### ASSIGNMENT
Would you reproduce each line below exactly, leaving every picture out?

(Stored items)
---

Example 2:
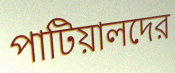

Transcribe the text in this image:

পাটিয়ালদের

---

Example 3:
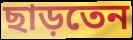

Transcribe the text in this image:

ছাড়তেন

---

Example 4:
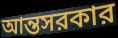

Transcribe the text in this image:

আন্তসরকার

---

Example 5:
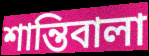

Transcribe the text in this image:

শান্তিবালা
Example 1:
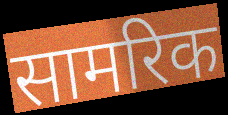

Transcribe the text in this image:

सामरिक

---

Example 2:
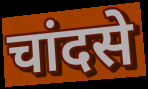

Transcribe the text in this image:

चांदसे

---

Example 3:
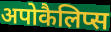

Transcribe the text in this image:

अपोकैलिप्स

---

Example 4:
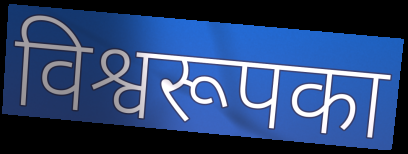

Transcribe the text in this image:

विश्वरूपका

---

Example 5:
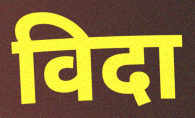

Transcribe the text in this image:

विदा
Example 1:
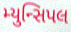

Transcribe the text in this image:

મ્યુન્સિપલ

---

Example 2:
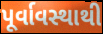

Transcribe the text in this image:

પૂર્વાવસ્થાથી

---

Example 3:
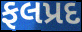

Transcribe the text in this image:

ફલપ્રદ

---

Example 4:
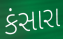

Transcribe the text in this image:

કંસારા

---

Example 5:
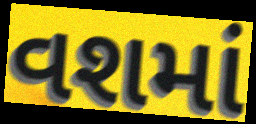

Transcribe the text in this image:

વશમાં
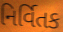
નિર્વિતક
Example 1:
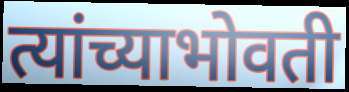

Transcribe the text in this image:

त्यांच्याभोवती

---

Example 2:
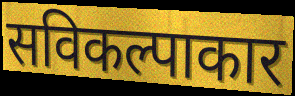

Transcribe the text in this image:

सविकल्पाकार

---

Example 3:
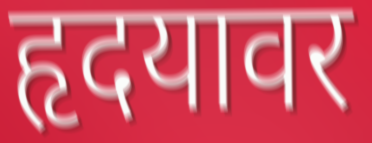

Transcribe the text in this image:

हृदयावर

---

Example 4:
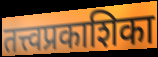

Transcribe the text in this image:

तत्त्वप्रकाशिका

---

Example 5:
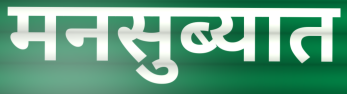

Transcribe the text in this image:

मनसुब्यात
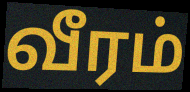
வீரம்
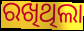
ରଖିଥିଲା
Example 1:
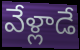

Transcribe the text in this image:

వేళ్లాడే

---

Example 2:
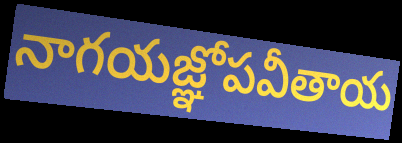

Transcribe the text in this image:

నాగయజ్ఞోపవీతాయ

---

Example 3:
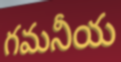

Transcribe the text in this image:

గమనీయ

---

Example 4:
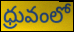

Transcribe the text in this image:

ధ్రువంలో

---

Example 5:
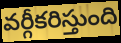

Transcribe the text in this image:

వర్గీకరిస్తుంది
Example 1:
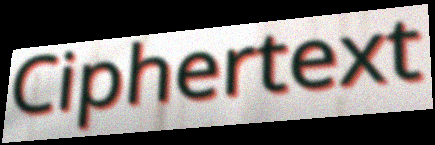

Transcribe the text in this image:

### YOUR SOLUTION
---

Example 2:

Transcribe the text in this image:

পাটিয়ালদের

---

Example 3:

Transcribe the text in this image:

ছাড়তেন

---

Example 4:

Transcribe the text in this image:

আন্তসরকার

---

Example 5:

Transcribe the text in this image:

শান্তিবালা
Example 1:

Transcribe the text in this image:

सामरिक

---

Example 2:

Transcribe the text in this image:

चांदसे

---

Example 3:

Transcribe the text in this image:

अपोकैलिप्स

---

Example 4:

Transcribe the text in this image:

विश्वरूपका

---

Example 5:

Transcribe the text in this image:

विदा
Example 1:

Transcribe the text in this image:

મ્યુન્સિપલ

---

Example 2:

Transcribe the text in this image:

પૂર્વાવસ્થાથી

---

Example 3:

Transcribe the text in this image:

ફલપ્રદ

---

Example 4:

Transcribe the text in this image:

કંસારા

---

Example 5:

Transcribe the text in this image:

વશમાં
નિર્વિતક
Example 1:

Transcribe the text in this image:

त्यांच्याभोवती

---

Example 2:

Transcribe the text in this image:

सविकल्पाकार

---

Example 3:

Transcribe the text in this image:

हृदयावर

---

Example 4:

Transcribe the text in this image:

तत्त्वप्रकाशिका

---

Example 5:

Transcribe the text in this image:

मनसुब्यात
வீரம்
ରଖିଥିଲା
Example 1:

Transcribe the text in this image:

వేళ్లాడే

---

Example 2:

Transcribe the text in this image:

నాగయజ్ఞోపవీతాయ

---

Example 3:

Transcribe the text in this image:

గమనీయ

---

Example 4:

Transcribe the text in this image:

ధ్రువంలో

---

Example 5:

Transcribe the text in this image:

వర్గీకరిస్తుంది
Example 1:

Transcribe the text in this image:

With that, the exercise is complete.